Normally, I’d quickly and automatically bring my arms down to a pose that covered my chest. Maybe it was heat stroke, but on that day, I definitely saw my hollowed chest but I also saw a woman who, in the month before her 50th birthday, fought to complete the entire inferno yoga class while people half her age stepped out or laid down. I saw ten surgeries while parenting a special needs child. I saw a patient who firmly said enough when the doctor offered another reconstruction option. I saw CT scans and antibiotics and vacations waylaid with fevers and a person who would not stop researching until she felt better.
I saw a woman who, had she been born a decade or two before, would quite probably not be alive.

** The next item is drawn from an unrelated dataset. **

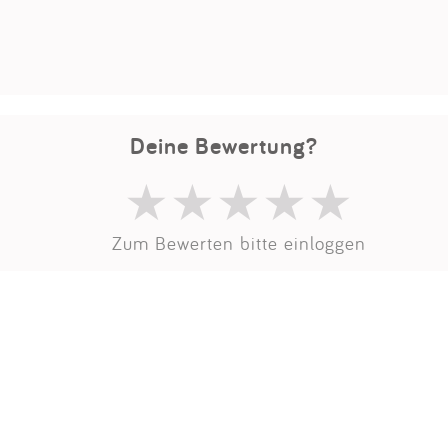
Impressum
Anmelden
Deine Bewertung?
Zum Bewerten bitte einloggen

You guys, maybe my tree pose was just that impressive, but I saw those concave no-breasts as war paint won in a long and hard battle and I was proud of myself. I realized just how much all this covering up was wearing on me and beating me down, stealing my precious time and fiery mojo for no good reason at all.
I took that breath for myself and inhaled the words no more.
We were in savasana, the final pose, still and quiet, when I started crying. It was a relief, it was a revelation, it was 105 degrees. With tears streaming down the sides of my face, I decided that I do not cover myself anymore. I celebrate.
Love this and love you. Thank you so much for sharing. This was important for me to read today.
You are enough! You are more than enough! You are an amazing badass!